Publicado el 05 de Junio de 2020
Autor: Guillermo César Gómez
Las legiones romanas llegaron para traer la tradición del vino de las grandes ánforas, ese que en la superficie hace flotar un sombrero de oliva para no oxidarse.
En sus antiguas bodegas todavía cantan sus paisanos haciendo elevar una vocal, para hacerla tremer en el aire solitaria, como lo hacían los musulmanes.
Su centro urbano es el espacio agraciado de las casas pintadas con cal, sus calles de piedra crean un contrapunto, una fuga musical en la memoria.

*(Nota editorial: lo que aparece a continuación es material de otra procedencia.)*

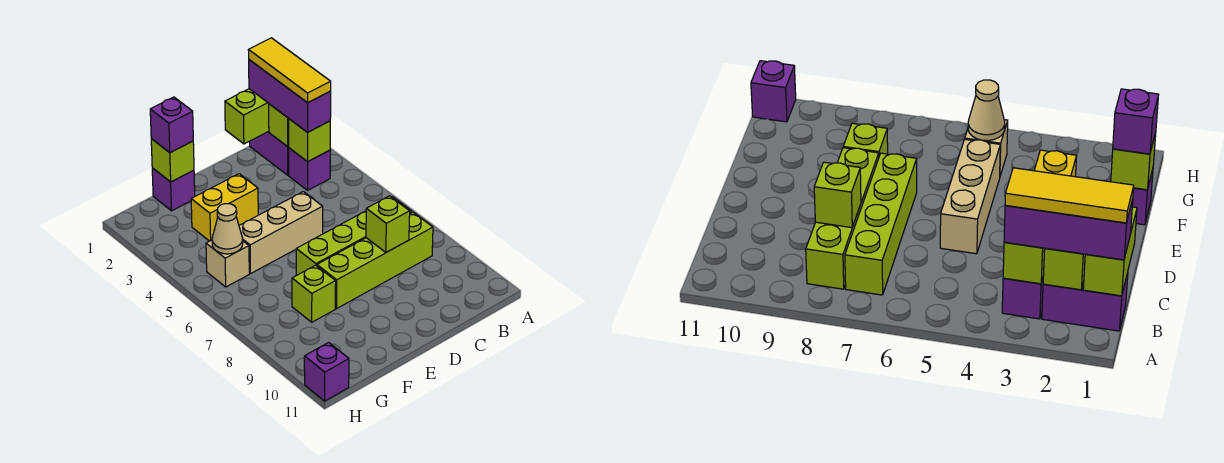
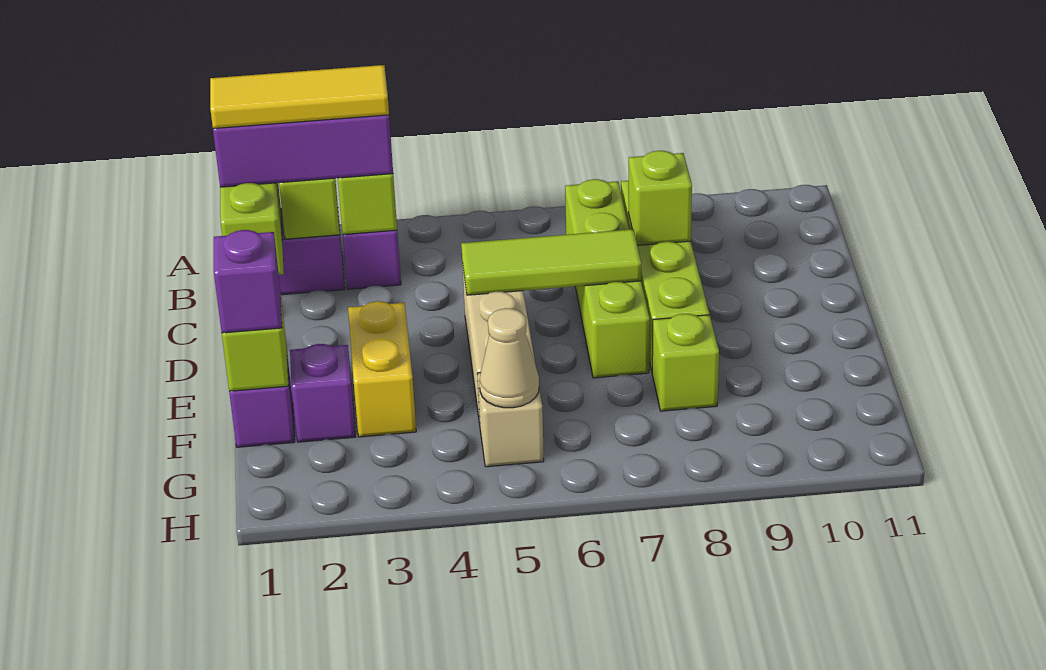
none -> lime tile D5:D7 level 2
purple brick H11 level 1 -> purple brick F2 level 1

En la comarca de las tejas de dos aguas, todavía se hace el vino como en los tiempos de los emperadores romanos. Panzones cántaros fermentan el vino en sus vientres, y todo el cósmico proceso se cumple dentro de ese milenario recipiente.
No usan para su evolución, ni levaduras, ni sulfitos, ni clarificadores. Pasados los meses por el grifo de abajo de la enorme ánfora sale el vino más puro y natural del mundo.
La agraciada comarca de Alentejo ocupa tres pequeñas colinas, una en el centro con una pequeña plaza ajardinada. Allí las moradas se irguieron adaptándose al suelo, y en el lugar se destacan dos modestas elevaciones en los extremos, donde dos iglesias blanquísimas protegen al pueblo como centinelas.
Un viajero dijo: Una vez en la vida hay que beber el vino de Vila Alva y caminar encantado por sus calles largas y sinuosas.
Y es verdad, si quieres beber el vino del pueblo más blanco de Portugal, si persigues esa bebida, que disfrutaron las legiones del Senado Romano, si aspiras ese vino que dejó a los islámicos atados a sus pecadores encantos, debes conocer esa tierra lusitana.